**TASK**. Rename "right wrist" to "right hand" in the listing, from the line with "right elbow: (101, 244, -5)" up to and including the line with "right ankle: (217, 516, 35)". Return only those lines, with everything else left unchanged.

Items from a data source
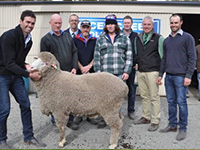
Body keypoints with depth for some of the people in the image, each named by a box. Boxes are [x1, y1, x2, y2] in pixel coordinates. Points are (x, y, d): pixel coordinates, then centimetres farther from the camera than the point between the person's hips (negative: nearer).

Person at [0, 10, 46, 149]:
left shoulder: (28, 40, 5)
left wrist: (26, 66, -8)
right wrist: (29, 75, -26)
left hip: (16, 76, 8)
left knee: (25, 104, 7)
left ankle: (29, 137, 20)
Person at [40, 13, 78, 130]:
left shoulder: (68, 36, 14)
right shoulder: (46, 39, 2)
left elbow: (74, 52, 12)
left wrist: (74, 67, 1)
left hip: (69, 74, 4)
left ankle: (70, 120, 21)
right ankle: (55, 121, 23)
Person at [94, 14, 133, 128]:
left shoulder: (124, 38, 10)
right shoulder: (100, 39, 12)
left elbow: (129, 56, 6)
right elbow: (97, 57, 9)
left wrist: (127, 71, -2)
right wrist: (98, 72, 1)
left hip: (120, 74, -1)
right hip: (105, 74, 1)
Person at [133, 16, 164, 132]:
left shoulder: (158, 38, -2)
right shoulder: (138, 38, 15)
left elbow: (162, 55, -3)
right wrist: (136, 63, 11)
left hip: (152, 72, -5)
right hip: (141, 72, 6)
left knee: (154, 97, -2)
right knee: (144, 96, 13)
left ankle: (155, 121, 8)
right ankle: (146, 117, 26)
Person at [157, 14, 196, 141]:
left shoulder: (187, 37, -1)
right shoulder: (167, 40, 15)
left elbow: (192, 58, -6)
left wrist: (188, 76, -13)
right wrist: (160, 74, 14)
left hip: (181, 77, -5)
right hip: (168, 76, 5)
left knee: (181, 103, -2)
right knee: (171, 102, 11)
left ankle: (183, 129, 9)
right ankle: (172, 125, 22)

--

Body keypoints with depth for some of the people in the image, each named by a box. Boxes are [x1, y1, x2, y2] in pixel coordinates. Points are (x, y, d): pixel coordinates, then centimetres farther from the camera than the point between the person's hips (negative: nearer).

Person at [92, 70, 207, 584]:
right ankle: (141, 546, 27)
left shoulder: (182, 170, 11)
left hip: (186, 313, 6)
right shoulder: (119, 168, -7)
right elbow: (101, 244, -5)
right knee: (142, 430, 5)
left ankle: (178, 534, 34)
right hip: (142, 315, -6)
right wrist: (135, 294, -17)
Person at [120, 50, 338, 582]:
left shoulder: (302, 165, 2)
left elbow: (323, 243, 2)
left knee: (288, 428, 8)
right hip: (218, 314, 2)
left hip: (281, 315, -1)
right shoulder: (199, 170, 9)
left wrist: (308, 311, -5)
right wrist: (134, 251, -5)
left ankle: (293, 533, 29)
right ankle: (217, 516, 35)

**REPLY**.
right elbow: (101, 244, -5)
right knee: (142, 430, 5)
left ankle: (178, 534, 34)
right hip: (142, 315, -6)
right hand: (135, 294, -17)
Person at [120, 50, 338, 582]:
left shoulder: (302, 165, 2)
left elbow: (323, 243, 2)
left knee: (288, 428, 8)
right hip: (218, 314, 2)
left hip: (281, 315, -1)
right shoulder: (199, 170, 9)
left wrist: (308, 311, -5)
right hand: (134, 251, -5)
left ankle: (293, 533, 29)
right ankle: (217, 516, 35)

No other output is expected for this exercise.